* Task statement: Show every line in the records below that contains the string "series".

* Record excerpts:
<<<<
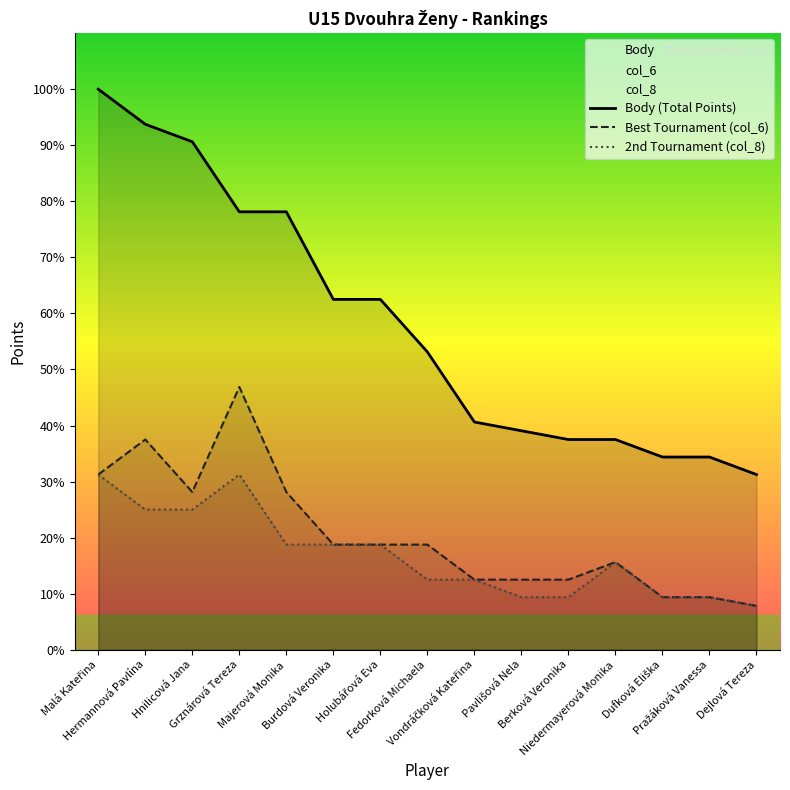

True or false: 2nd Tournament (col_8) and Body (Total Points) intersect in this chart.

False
>>>>
<<<<
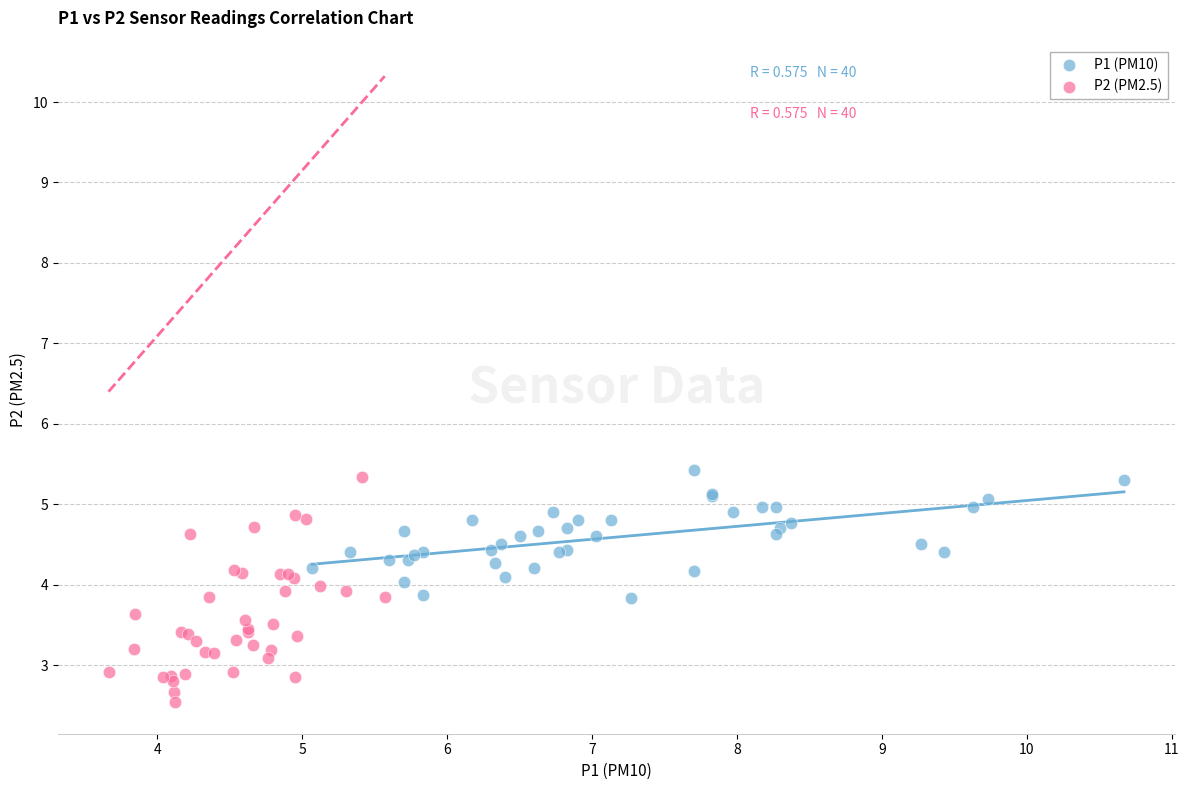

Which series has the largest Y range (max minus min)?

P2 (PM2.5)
>>>>
<<<<
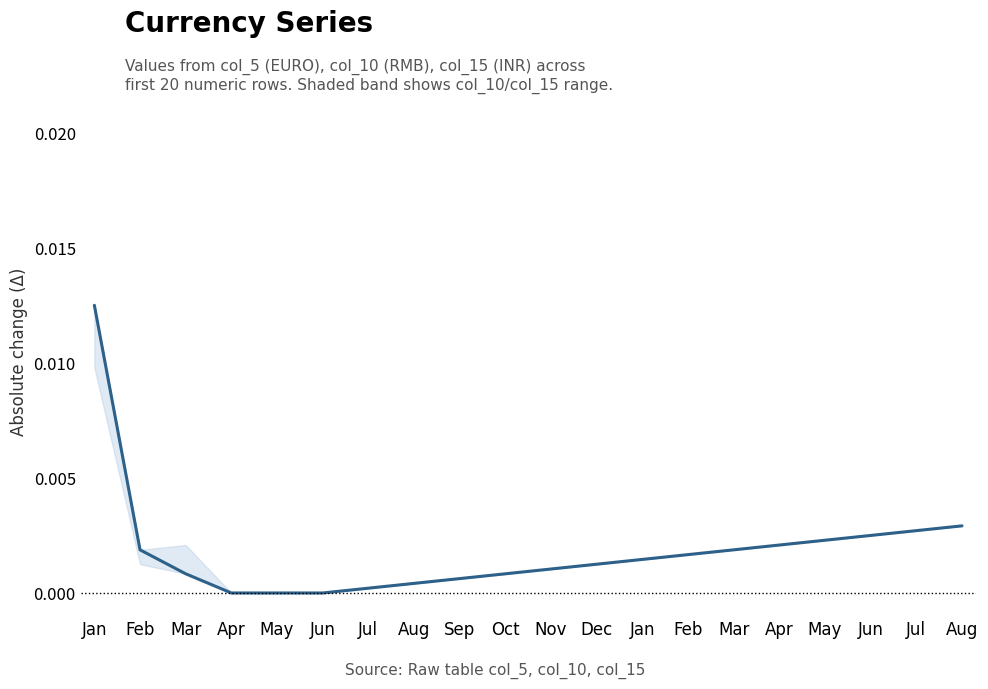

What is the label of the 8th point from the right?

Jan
>>>>
* Output below:
Which series has the largest Y range (max minus min)?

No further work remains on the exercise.